The S3700 ships in four capacities and two form factors. In 2.5 variants, 100GB, 200GB, 400GB, and 800GB drives are available, while the diminutive 1.8 only gets 200GB and 400GB versions. Intel made note that the 1.8 size is making a comeback, primarily for high density server situations, but only so much flash can fit on a PCB with 25nm/64gbit NAND.
INSIDE THE DC S3700
The 800GB model pictured here possesses a whopping sixteen 64GB packages. Each side holds eight 29F64B08PCMEI 25nm HET-MLC emplacements, with each octal-die package consisting of eight 64gbit dice. Do the math, and you get 8GB per die, 8 die per package, and 16 packages for 1024GB of NAND. It isn’t clear how the total amount of flash is being utilized, but Intel informed us that over-provisioning was around 20%. 745GB of user addressable space is available on the 800GB, which would point to 28% OP, but surely some of that flash is being used for other purposes.
The 200GB samples we received had a mix of packages, amounting to 256GB with another 8GB thrown in for good measure. The 800GB seems to have exactly 1024GB of flash on board, so Intel probably needed just a bit more extra flash for redundancy in order to hit performance targets (by not sacrificing over provisioning space for other needs) on smaller capacities. The 320 series also used an odd amount of flash, with the extra going into a parity-based die level redundancy scheme. Ironically, the 100GB S3700 will sell for just slightly more than the outgoing 120GB 320 does currently.
The 800GB has two 512MB Micron DDR3 1333MHz DRAM ICs, while smaller capacities will utilize just one 512MB package. Intel claims to not cache any user data in DRAM, instead preferring to use the volatile cache for internal page tracking and management. All the same, corruption could result if power is interrupted during a write. The S3700 has power loss protection to keep a sudden outage from corrupting data, but if the system detects a fault in the two capacitors powering the system, it will voluntarily disable the volatile cache system. Unlike previous Intel PLP systems, the S3700 uses two 105c rated electrolytic 3.5v/47uF capacitors instead of a solid capacitor array.

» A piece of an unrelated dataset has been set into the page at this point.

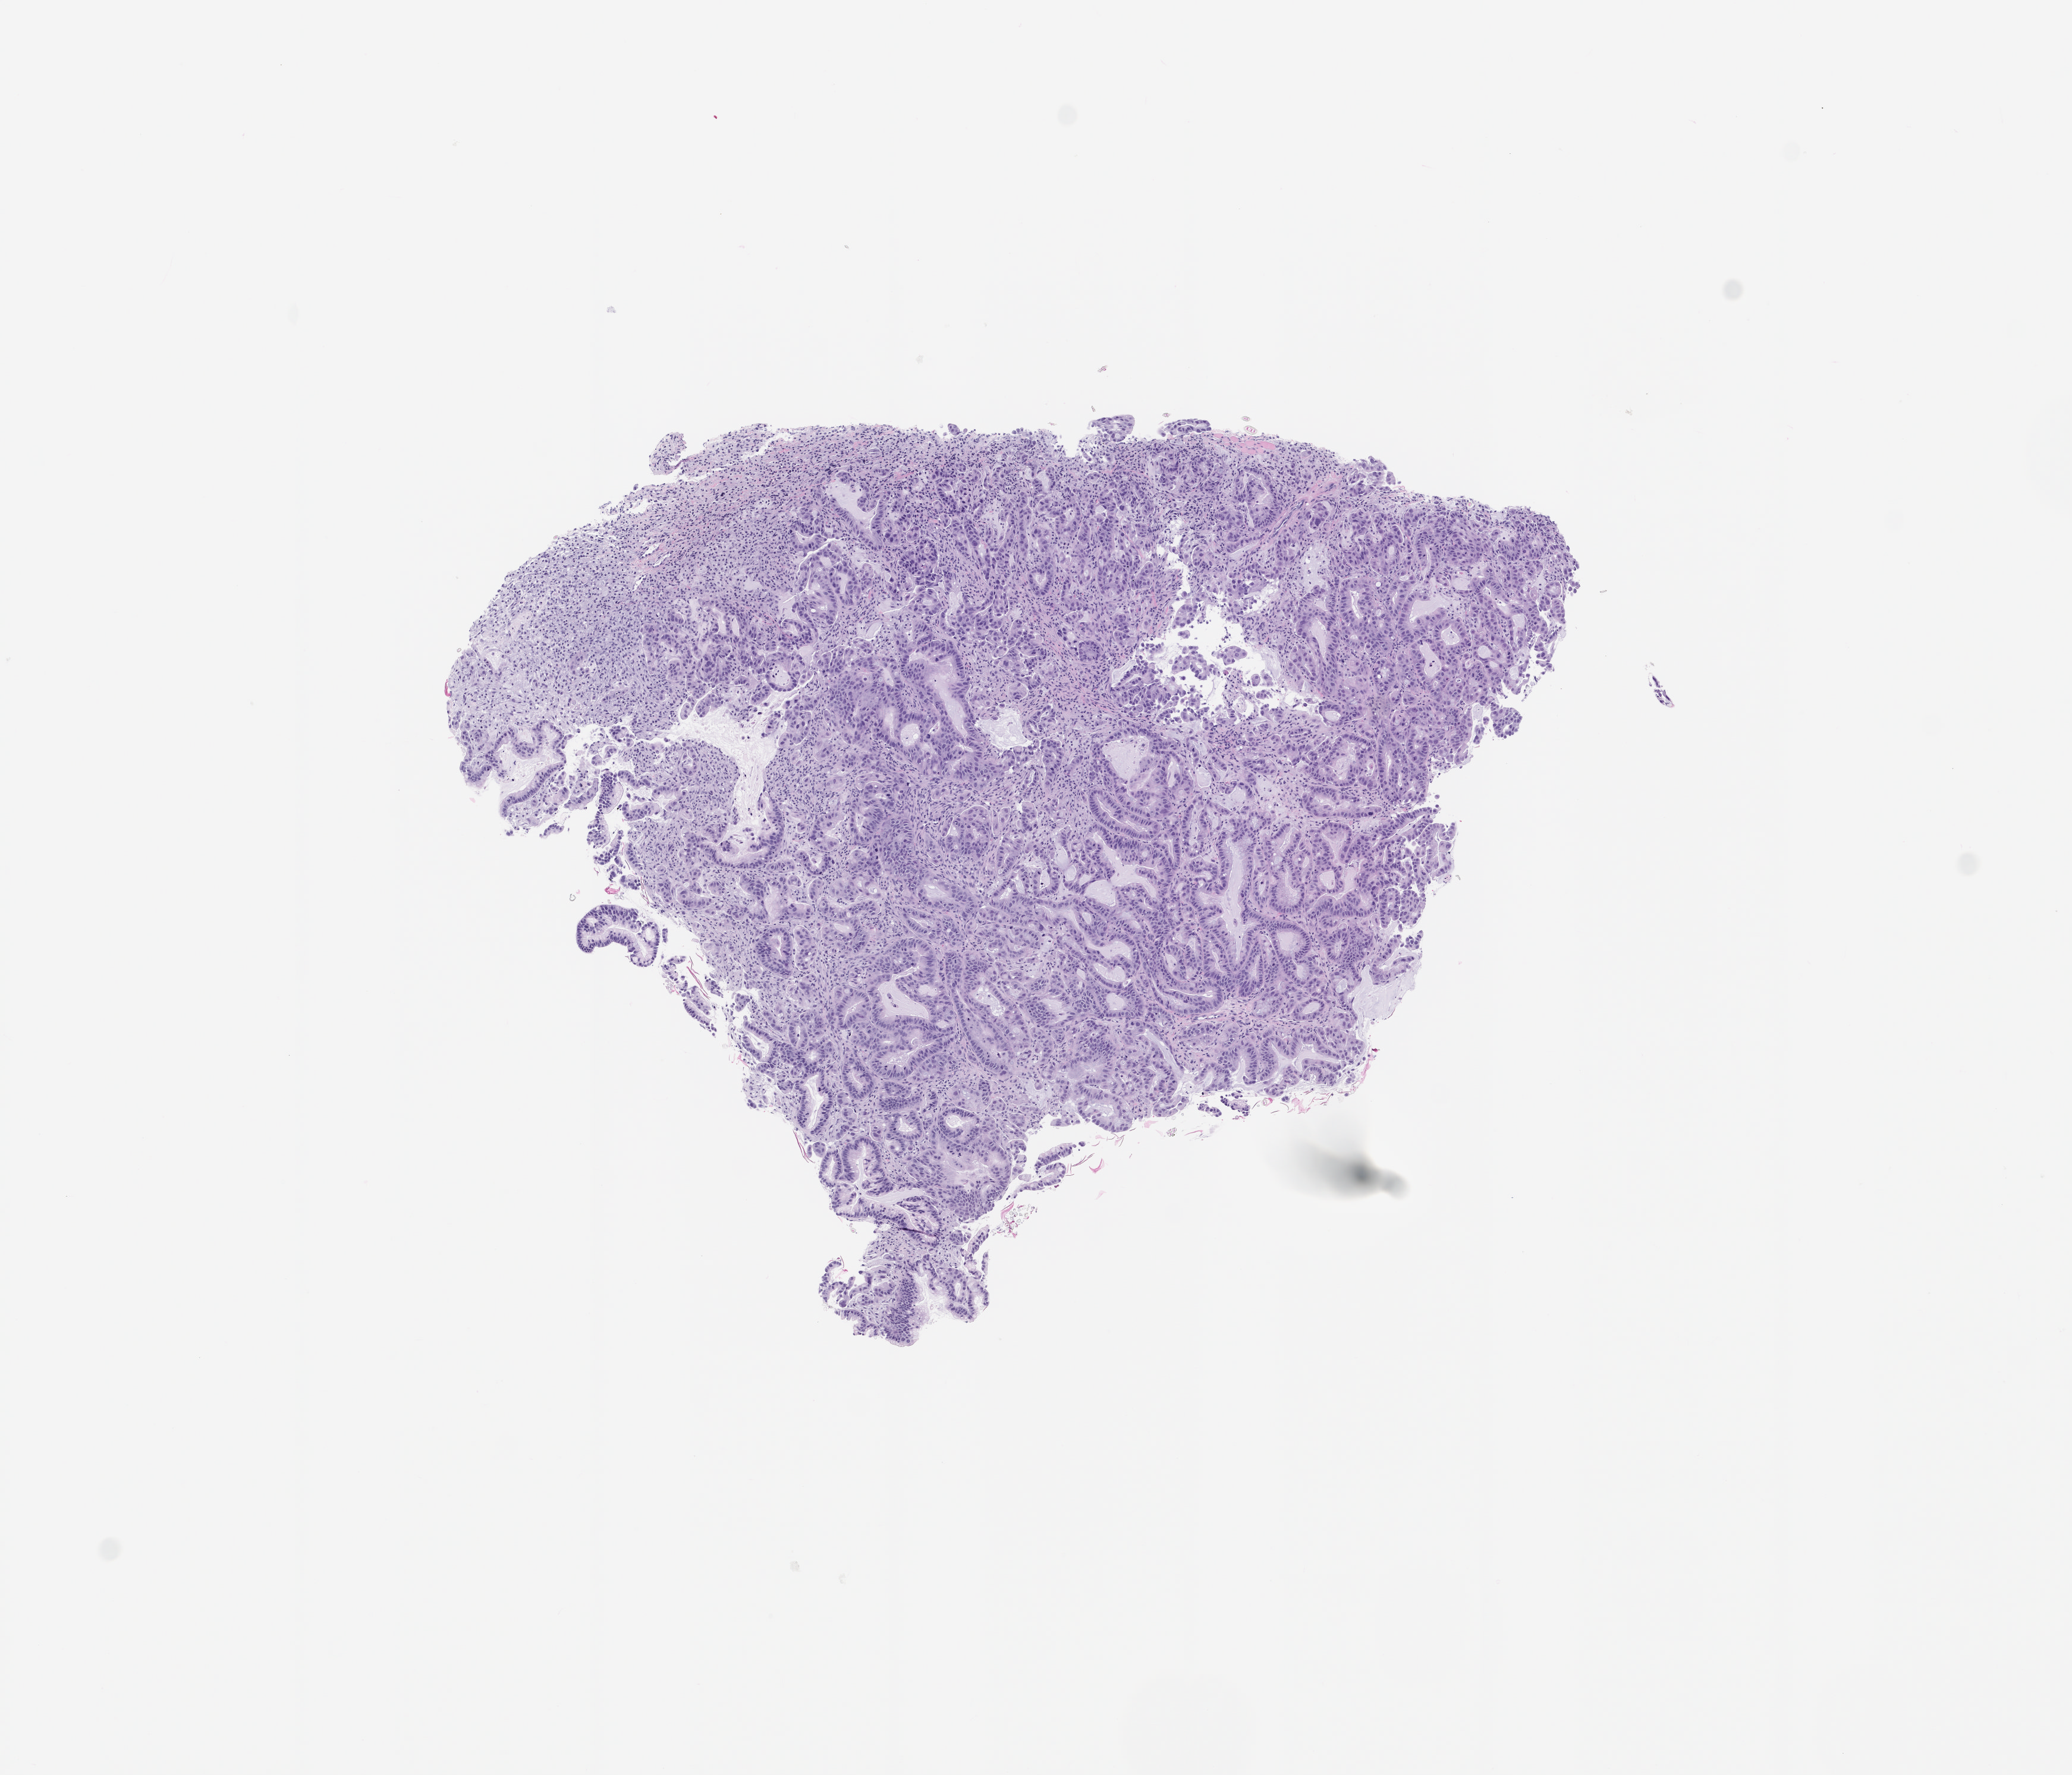
Hematoxylin and eosin (H&E) whole-slide image of a patient-derived xenograft (PDX) tumor grown in a mouse, passage 1 — shown as a low-resolution overview of the whole scanned area (about 7.0 x 6.0 mm), formalin-fixed, paraffin-embedded (FFPE) tissue, tumor site category: pancreas.
Originating patient diagnosis: Pancreatic Adenocarcinoma.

Intel says the DC S3700 is good for 10 full span, random drive writes per day (DWPD). Over five years, that amounts to over 14 petabytes for the 800GB, but up to 20PB if the workload becomes more sequential in nature. The industry is transitioning to the DWPD metric for endurance, as it factors drive capacity out of the equation while standardizing the test workload to an extent. Previously, a hodgepodge mix total byte written figures were used instead.
Under a high queue depth, full span random workload, write amplification (WA) usually goes through the ceiling. What might only be 200GB of host writes might incur 2,000GB of writes internally to the flash, a 10x difference. If you can lower the WA factor, you get more random drive writes per day over five years. If you raise the flash’s ability to handle stress events, like writing and erasing, you get more DWPD too. The average consumer drive with 3K PE rated flash can handle between .8 and 1.2 DWPD over five years. So to get 10 DWPD, you need low WA and high endurance flash. Over provisioning plays a big role here too, but keeping price/GB competitive is increasingly leading manufactures to dump lots of OP as a solution to better drive life.
Awesome product again, but price is very strange its equal to capacity i mean 2x100GB is exactly the same as 1x200GB and so on. For enterprise server more capacity is logical (save power & room), but for mid range servers its a kill – deal to buy smaller drives price/performance it will be a lot more then awesome.
Are you still using IOMeter to generate you test data? Also, are you testing the drive raw, or with a logical file system? Great review!!
On page 5, it’s described that this SSD uses deduplication.. is it right? Because I don’t find Intel has mentioned it elsewhere.. thanks for the great review.